Tag Archives: PRIS

Anesthesia and Pain Management for the Surgeon – Highlights – Notes

Anesthesia and Pain Management

  • PRIS – Propofol Infusion Syndrome – can be fatal.  Cardiac failure, rhabdomyolysis, and a severe metabolic acidosis.
  • Adrenal insufficiency secondary from Etomidate (induction agent) administration may be a cause of hypotension in the post op surgical patient.
  • Dexmedetomidine  (Precedex)has  analgesic properties, sedation, stable respiratory rates, predictable cardiovascular responses.
  • Ativan should not be discountinued abruptly after long term use in the ICU patient.

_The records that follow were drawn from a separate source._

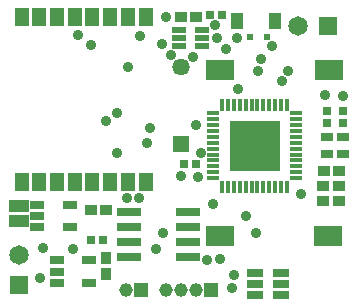
<source format=gts>
G04*
G04 #@! TF.GenerationSoftware,Altium Limited,Altium Designer,18.0.9 (584)*
G04*
G04 Layer_Color=8388736*
%FSLAX25Y25*%
%MOIN*%
G70*
G01*
G75*
%ADD32R,0.09213X0.06890*%
%ADD33R,0.02165X0.02165*%
%ADD34R,0.04134X0.03347*%
%ADD35R,0.04134X0.02953*%
%ADD36R,0.02953X0.02559*%
%ADD37R,0.05391X0.02591*%
%ADD38R,0.03347X0.04134*%
%ADD39R,0.04991X0.01991*%
%ADD40R,0.02559X0.02953*%
%ADD41R,0.04528X0.02953*%
%ADD42R,0.08391X0.02691*%
%ADD43R,0.04528X0.06496*%
%ADD44R,0.01693X0.03937*%
%ADD45R,0.03937X0.01693*%
%ADD46R,0.16732X0.16732*%
%ADD47R,0.04191X0.05391*%
%ADD48C,0.05740*%
%ADD49R,0.05740X0.05740*%
%ADD50R,0.04528X0.04528*%
%ADD51C,0.04528*%
%ADD52C,0.06496*%
%ADD53R,0.06496X0.06496*%
%ADD54R,0.06496X0.06496*%
%ADD55C,0.03591*%
D32*
X172560Y177580D02*
D03*
X208702D02*
D03*
X208571Y122500D02*
D03*
X172429D02*
D03*
D33*
X188066Y188840D02*
D03*
X182554D02*
D03*
D34*
X206941Y134000D02*
D03*
X212059D02*
D03*
X207000Y144000D02*
D03*
X212118D02*
D03*
X206941Y139000D02*
D03*
X212059D02*
D03*
X159500Y195500D02*
D03*
X164618D02*
D03*
X129341Y131022D02*
D03*
X134459D02*
D03*
D35*
X208000Y149744D02*
D03*
Y155256D02*
D03*
X213500Y149744D02*
D03*
Y155256D02*
D03*
D36*
X208000Y160032D02*
D03*
Y163969D02*
D03*
X213500Y160032D02*
D03*
Y163969D02*
D03*
D37*
X184000Y102800D02*
D03*
Y106500D02*
D03*
Y110200D02*
D03*
X192800D02*
D03*
Y106500D02*
D03*
Y102800D02*
D03*
D38*
X134500Y115000D02*
D03*
Y109882D02*
D03*
X103670Y132379D02*
D03*
Y127261D02*
D03*
X107030Y132430D02*
D03*
Y127312D02*
D03*
D39*
X158750Y191090D02*
D03*
Y188490D02*
D03*
Y185890D02*
D03*
X166350D02*
D03*
Y188490D02*
D03*
Y191090D02*
D03*
D40*
X164500Y146500D02*
D03*
X160563D02*
D03*
X169063Y196000D02*
D03*
X173000D02*
D03*
X133500Y121000D02*
D03*
X129563D02*
D03*
D41*
X128913Y114240D02*
D03*
Y106760D02*
D03*
X118087D02*
D03*
Y110500D02*
D03*
Y114240D02*
D03*
X122413Y132740D02*
D03*
Y125260D02*
D03*
X111587D02*
D03*
Y129000D02*
D03*
Y132740D02*
D03*
D42*
X142300Y130500D02*
D03*
Y125500D02*
D03*
Y120500D02*
D03*
Y115500D02*
D03*
X161700D02*
D03*
Y120500D02*
D03*
Y125500D02*
D03*
Y130500D02*
D03*
D43*
X106331Y140441D02*
D03*
X112236D02*
D03*
X118142D02*
D03*
X124047D02*
D03*
X129953D02*
D03*
X135858D02*
D03*
X141764D02*
D03*
X147669D02*
D03*
Y195559D02*
D03*
X141764D02*
D03*
X135858D02*
D03*
X129953D02*
D03*
X124047D02*
D03*
X118142D02*
D03*
X112236D02*
D03*
X106331D02*
D03*
D44*
X194827Y166181D02*
D03*
X192858D02*
D03*
X190890D02*
D03*
X188921D02*
D03*
X186953D02*
D03*
X184984D02*
D03*
X183016D02*
D03*
X181047D02*
D03*
X179079D02*
D03*
X177110D02*
D03*
X175142D02*
D03*
X173173D02*
D03*
Y138819D02*
D03*
X175142D02*
D03*
X177110D02*
D03*
X179079D02*
D03*
X181047D02*
D03*
X183016D02*
D03*
X184984D02*
D03*
X186953D02*
D03*
X188921D02*
D03*
X190890D02*
D03*
X192858D02*
D03*
X194827D02*
D03*
D45*
X170319Y163327D02*
D03*
Y161358D02*
D03*
Y159390D02*
D03*
Y157421D02*
D03*
Y155453D02*
D03*
Y153484D02*
D03*
Y151516D02*
D03*
Y149547D02*
D03*
Y147579D02*
D03*
Y145610D02*
D03*
Y143642D02*
D03*
Y141673D02*
D03*
X197681D02*
D03*
Y143642D02*
D03*
Y145610D02*
D03*
Y147579D02*
D03*
Y149547D02*
D03*
Y151516D02*
D03*
Y153484D02*
D03*
Y155453D02*
D03*
Y157421D02*
D03*
Y159390D02*
D03*
Y161358D02*
D03*
Y163327D02*
D03*
D46*
X184000Y152500D02*
D03*
D47*
X190950Y194000D02*
D03*
X178050D02*
D03*
D48*
X159500Y178795D02*
D03*
D49*
Y153205D02*
D03*
D50*
X146000Y104500D02*
D03*
X169500D02*
D03*
D51*
X141000D02*
D03*
X164500D02*
D03*
X159500D02*
D03*
X154500D02*
D03*
D52*
X198500Y192500D02*
D03*
X105500Y116000D02*
D03*
D53*
X208500Y192500D02*
D03*
D54*
X105500Y106000D02*
D03*
D55*
X141950Y178860D02*
D03*
X154490Y195500D02*
D03*
X153000Y186500D02*
D03*
X163500Y182000D02*
D03*
X156130Y182570D02*
D03*
X170930Y192570D02*
D03*
X174420Y184630D02*
D03*
X178200Y188500D02*
D03*
X171600Y188400D02*
D03*
X185000Y177500D02*
D03*
X193000Y174000D02*
D03*
X195000Y177500D02*
D03*
X145730Y189060D02*
D03*
X134420Y160840D02*
D03*
X148000Y153500D02*
D03*
X189800Y185700D02*
D03*
X186000Y181500D02*
D03*
X149000Y158500D02*
D03*
X178500Y171500D02*
D03*
X159500Y142500D02*
D03*
X165000Y142000D02*
D03*
X172500Y114890D02*
D03*
X125000Y189500D02*
D03*
X177000Y109500D02*
D03*
X184500Y123500D02*
D03*
X166000Y150000D02*
D03*
X164500Y159500D02*
D03*
X153500Y123500D02*
D03*
X151000Y118000D02*
D03*
X145500Y135000D02*
D03*
X199500Y136500D02*
D03*
X138000Y163500D02*
D03*
Y150000D02*
D03*
X112500Y108500D02*
D03*
X113500Y118500D02*
D03*
X123500Y118000D02*
D03*
X207500Y169500D02*
D03*
X213500Y169000D02*
D03*
X181000Y129000D02*
D03*
X170000Y133000D02*
D03*
X168000Y114500D02*
D03*
X141500Y135000D02*
D03*
X129500Y186000D02*
D03*
X176500Y105000D02*
D03*
M02*

</source>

  • Heterotopic calcification and myopathies are complications of long term chemical paralysis – thus chemical paralysis for ventilated patients are now not as popular.

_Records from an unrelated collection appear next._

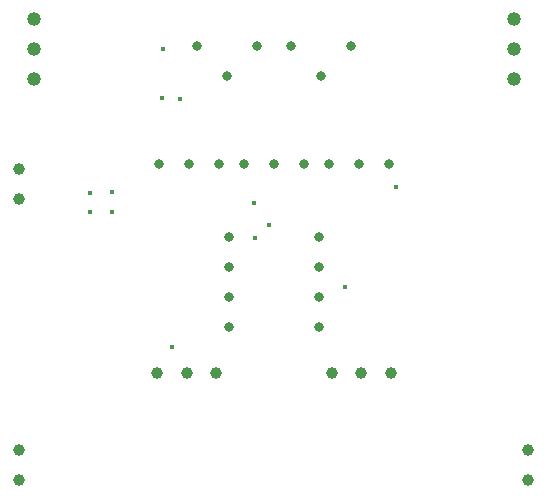
<source format=gbr>
%TF.GenerationSoftware,KiCad,Pcbnew,7.0.6*%
%TF.CreationDate,2023-09-24T22:27:40+13:00*%
%TF.ProjectId,VCA,5643412e-6b69-4636-9164-5f7063625858,rev?*%
%TF.SameCoordinates,Original*%
%TF.FileFunction,Plated,1,2,PTH,Drill*%
%TF.FilePolarity,Positive*%
%FSLAX46Y46*%
G04 Gerber Fmt 4.6, Leading zero omitted, Abs format (unit mm)*
G04 Created by KiCad (PCBNEW 7.0.6) date 2023-09-24 22:27:40*
%MOMM*%
%LPD*%
G01*
G04 APERTURE LIST*
%TA.AperFunction,ViaDrill*%
%ADD10C,0.400000*%
%TD*%
%TA.AperFunction,ComponentDrill*%
%ADD11C,0.800000*%
%TD*%
%TA.AperFunction,ComponentDrill*%
%ADD12C,1.000000*%
%TD*%
%TA.AperFunction,ComponentDrill*%
%ADD13C,1.190000*%
%TD*%
G04 APERTURE END LIST*
D10*
X109497056Y-78020000D03*
X109497056Y-79620000D03*
X111397056Y-77920000D03*
X111397056Y-79620000D03*
X115597056Y-69920000D03*
X115697056Y-65820000D03*
X116497056Y-91020000D03*
X117097056Y-70020000D03*
X123397056Y-78820000D03*
X123497056Y-81820000D03*
X124697056Y-80719500D03*
X131097056Y-85920000D03*
X135397056Y-77520000D03*
D11*
%TO.C,Q1*%
X115357056Y-75580000D03*
X117897056Y-75580000D03*
%TO.C,OFFSET_TRIM1*%
X118562056Y-65575000D03*
%TO.C,Q1*%
X120437056Y-75580000D03*
%TO.C,OFFSET_TRIM1*%
X121102056Y-68115000D03*
%TO.C,U1*%
X121277056Y-81720000D03*
X121277056Y-84260000D03*
X121277056Y-86800000D03*
X121277056Y-89340000D03*
%TO.C,Q3*%
X122557056Y-75580000D03*
%TO.C,OFFSET_TRIM1*%
X123642056Y-65575000D03*
%TO.C,Q3*%
X125097056Y-75580000D03*
%TO.C,LEVEL_TRIM1*%
X126562056Y-65575000D03*
%TO.C,Q3*%
X127637056Y-75580000D03*
%TO.C,U1*%
X128897056Y-81720000D03*
X128897056Y-84260000D03*
X128897056Y-86800000D03*
X128897056Y-89340000D03*
%TO.C,LEVEL_TRIM1*%
X129102056Y-68115000D03*
%TO.C,Q2*%
X129767056Y-75570000D03*
%TO.C,LEVEL_TRIM1*%
X131642056Y-65575000D03*
%TO.C,Q2*%
X132307056Y-75570000D03*
X134847056Y-75570000D03*
D12*
%TO.C,J1*%
X103500000Y-76000000D03*
X103500000Y-78540000D03*
%TO.C,J2*%
X103500000Y-99780000D03*
X103500000Y-102320000D03*
%TO.C,GAIN1*%
X115197056Y-93220000D03*
X117697056Y-93220000D03*
X120197056Y-93220000D03*
%TO.C,CV_AMOUNT1*%
X129997056Y-93220000D03*
X132497056Y-93220000D03*
X134997056Y-93220000D03*
%TO.C,J3*%
X146597056Y-99775000D03*
X146597056Y-102315000D03*
D13*
%TO.C,J4*%
X104797056Y-63240000D03*
X104797056Y-65780000D03*
X104797056Y-68320000D03*
%TO.C,J5*%
X145417056Y-63230000D03*
X145417056Y-65770000D03*
X145417056Y-68310000D03*
M02*

</source>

  • Pulse oximetry readings not as accurate in patients with smoke inhalation.
  • Colorimetric CO2 indicator – stomach intubation can still change the color, initially.
  • CNS and Cardiotoxity related to local anesthetic use – a concern when intercostal nerve blocks used for multiple rib fractures.  Lidocaine info
  • Place/Pull epidural catheters, won’t do unless lovenox/heparin sq held for 24 h.
  • As doses and duration of Metaclopramide (Reglan – Dopaminergic blocker) increases – neurologic side effects (movement disorders) also increases.
  • Oral to IV morphine is 3:1
  • Main use for LMA is for short cases in operating room.  There are concerns for vomiting and aspiration.